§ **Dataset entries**
*** Block opens ***

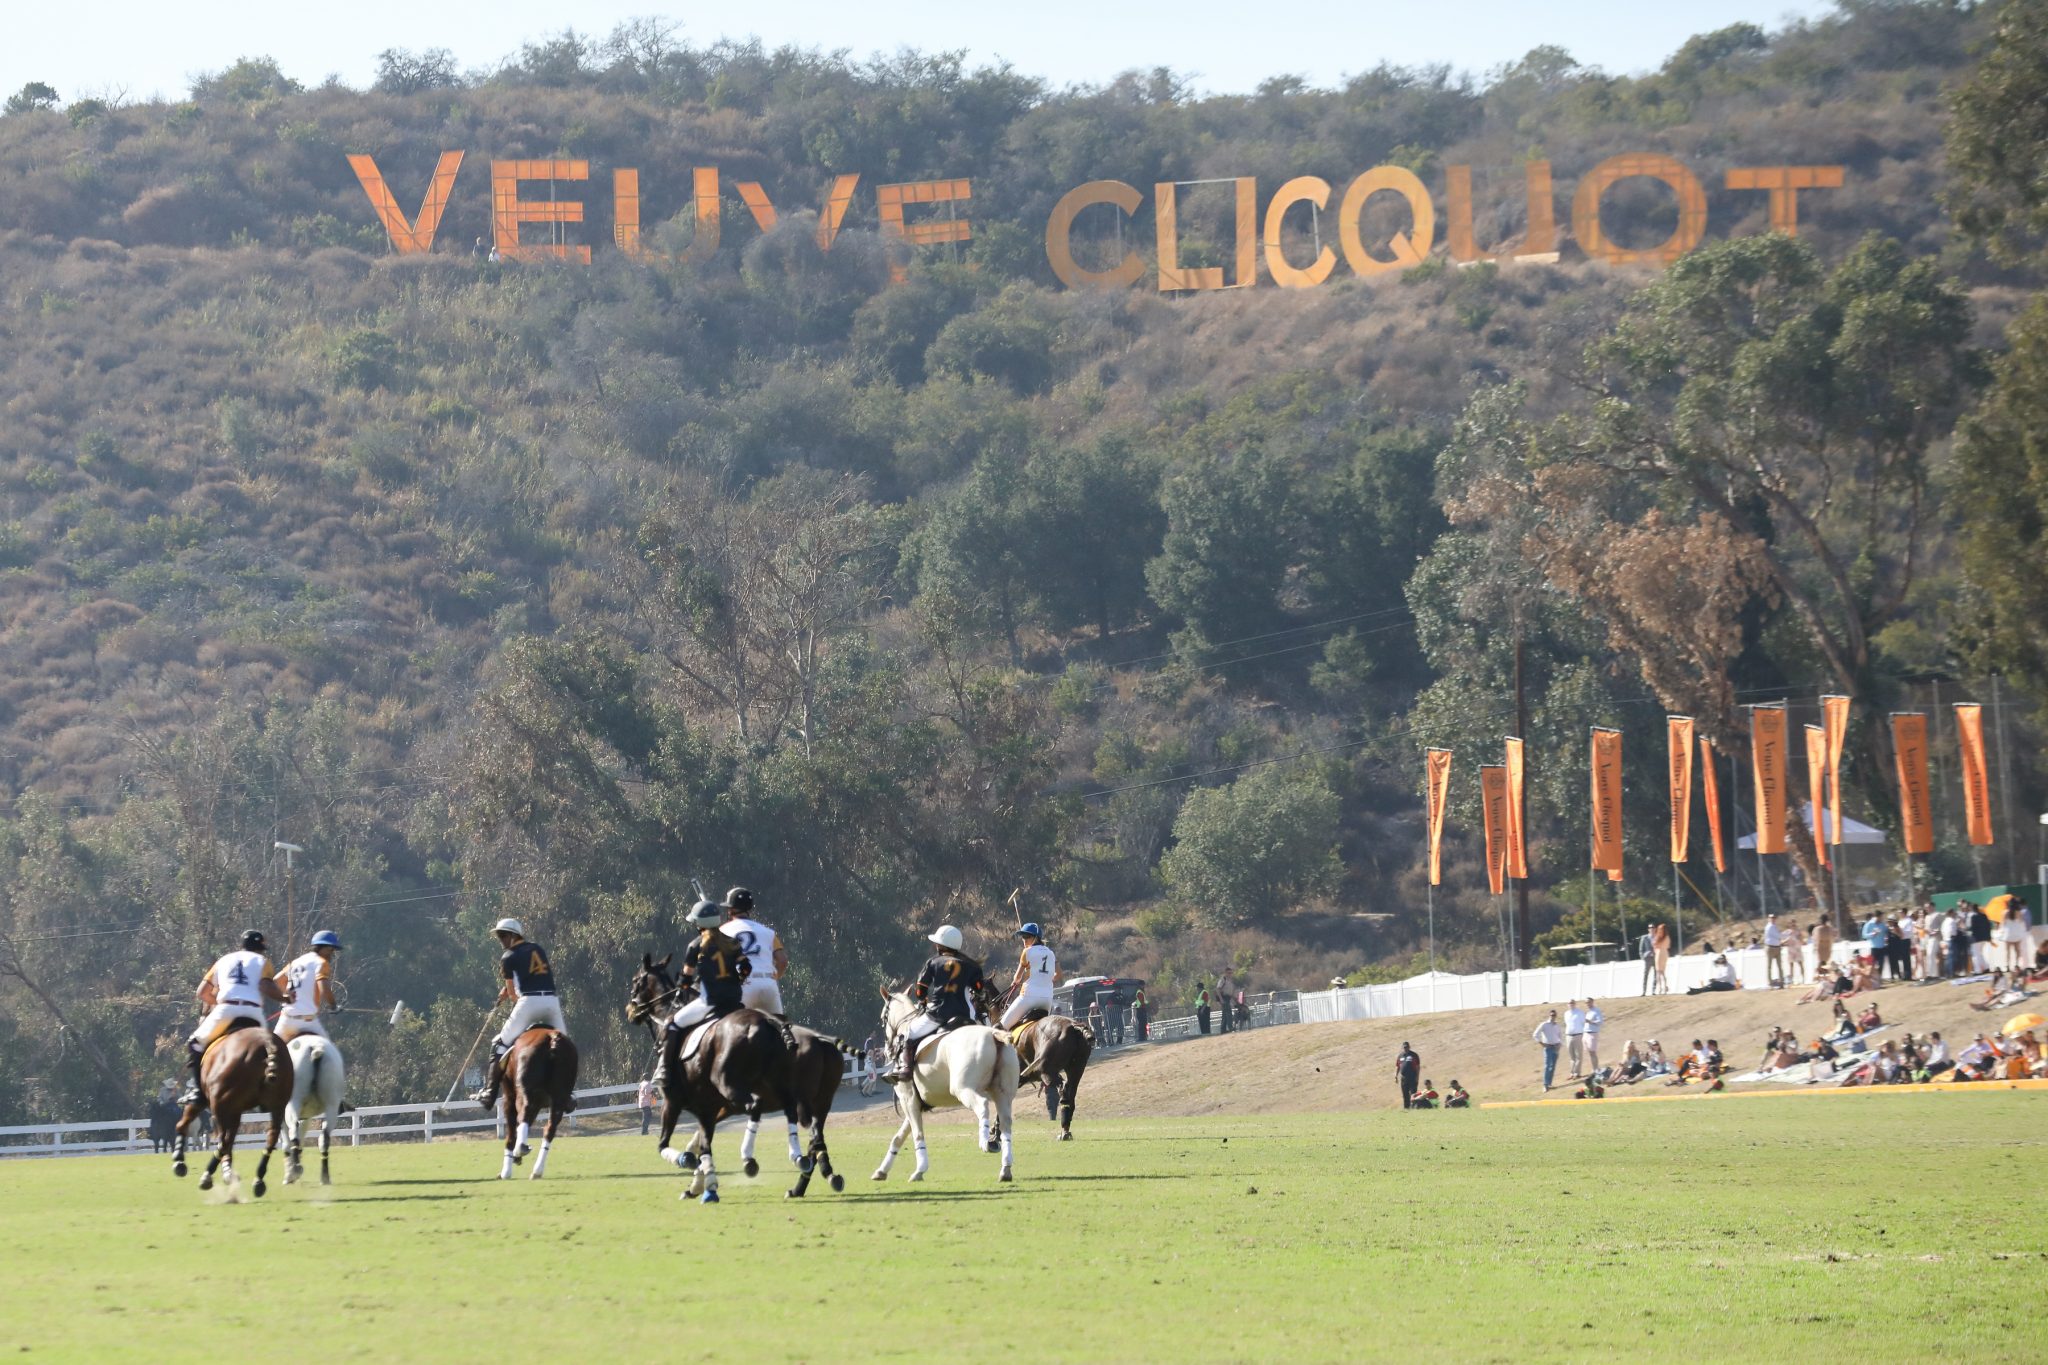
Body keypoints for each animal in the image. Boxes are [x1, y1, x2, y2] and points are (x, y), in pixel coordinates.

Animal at [169, 1019, 292, 1203]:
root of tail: (266, 1043)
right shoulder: (235, 1110)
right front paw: (228, 1171)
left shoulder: (214, 1103)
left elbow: (184, 1123)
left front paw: (179, 1160)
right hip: (276, 1105)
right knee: (271, 1138)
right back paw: (258, 1180)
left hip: (220, 1104)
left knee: (223, 1140)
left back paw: (207, 1176)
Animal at [280, 1035, 344, 1186]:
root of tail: (316, 1049)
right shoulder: (307, 1116)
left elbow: (287, 1143)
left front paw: (289, 1174)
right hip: (331, 1105)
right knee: (324, 1138)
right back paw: (325, 1177)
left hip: (294, 1101)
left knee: (293, 1131)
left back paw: (296, 1170)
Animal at [483, 1031, 573, 1178]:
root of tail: (552, 1037)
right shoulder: (538, 1103)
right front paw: (515, 1158)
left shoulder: (509, 1097)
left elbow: (512, 1131)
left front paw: (506, 1170)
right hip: (558, 1098)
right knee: (549, 1129)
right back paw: (537, 1170)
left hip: (523, 1092)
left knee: (523, 1115)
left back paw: (520, 1151)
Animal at [618, 957, 811, 1203]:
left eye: (636, 981)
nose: (630, 1010)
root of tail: (768, 1022)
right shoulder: (708, 1109)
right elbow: (705, 1144)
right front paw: (706, 1186)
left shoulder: (672, 1102)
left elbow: (663, 1146)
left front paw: (688, 1162)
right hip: (775, 1087)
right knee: (789, 1109)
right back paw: (797, 1157)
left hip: (731, 1086)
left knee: (755, 1105)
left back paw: (748, 1158)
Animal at [868, 994, 1019, 1186]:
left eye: (883, 1018)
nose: (887, 1050)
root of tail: (993, 1034)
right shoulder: (917, 1104)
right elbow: (899, 1137)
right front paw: (881, 1171)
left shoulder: (908, 1099)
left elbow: (917, 1134)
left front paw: (919, 1170)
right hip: (1003, 1095)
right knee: (1006, 1124)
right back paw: (1005, 1169)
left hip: (963, 1089)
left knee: (983, 1106)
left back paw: (985, 1142)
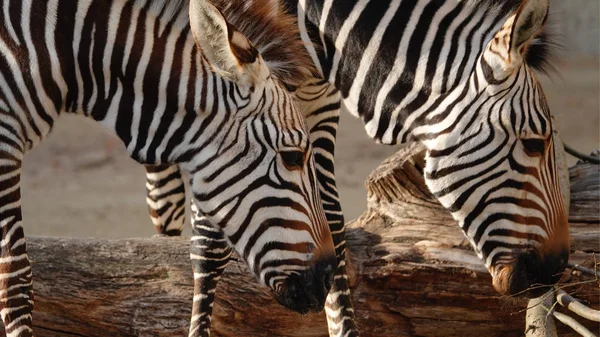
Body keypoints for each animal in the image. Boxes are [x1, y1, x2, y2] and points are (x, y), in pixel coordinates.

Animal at [144, 0, 568, 334]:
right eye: (534, 143)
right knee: (163, 194)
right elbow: (210, 242)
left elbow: (331, 220)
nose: (556, 270)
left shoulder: (316, 92)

*** Block closes ***

Where a picture appears, omit it; otherwise reproduce each line above from the first to the one with "right knee: (549, 1129)", inclusive.

§ **Output of the task**
Body keypoints for each animal in the image. Boxes are [x1, y1, x2, y2] and points are (x, y), in pixel coordinates.

Animal at [169, 1019, 292, 1203]:
root of tail: (266, 1043)
right shoulder: (235, 1110)
right front paw: (228, 1171)
left shoulder: (214, 1103)
left elbow: (184, 1123)
left front paw: (179, 1160)
right hip: (276, 1105)
right knee: (271, 1138)
right back paw: (258, 1180)
left hip: (220, 1104)
left knee: (223, 1140)
left back paw: (207, 1176)
Animal at [280, 1035, 344, 1186]:
root of tail: (316, 1049)
right shoulder: (307, 1116)
left elbow: (287, 1143)
left front paw: (289, 1174)
right hip: (331, 1105)
right knee: (324, 1138)
right back paw: (325, 1177)
left hip: (294, 1101)
left knee: (293, 1131)
left back paw: (296, 1170)
Animal at [483, 1031, 573, 1178]:
root of tail: (552, 1037)
right shoulder: (538, 1103)
right front paw: (515, 1158)
left shoulder: (509, 1097)
left elbow: (512, 1131)
left front paw: (506, 1170)
right hip: (558, 1098)
right knee: (549, 1129)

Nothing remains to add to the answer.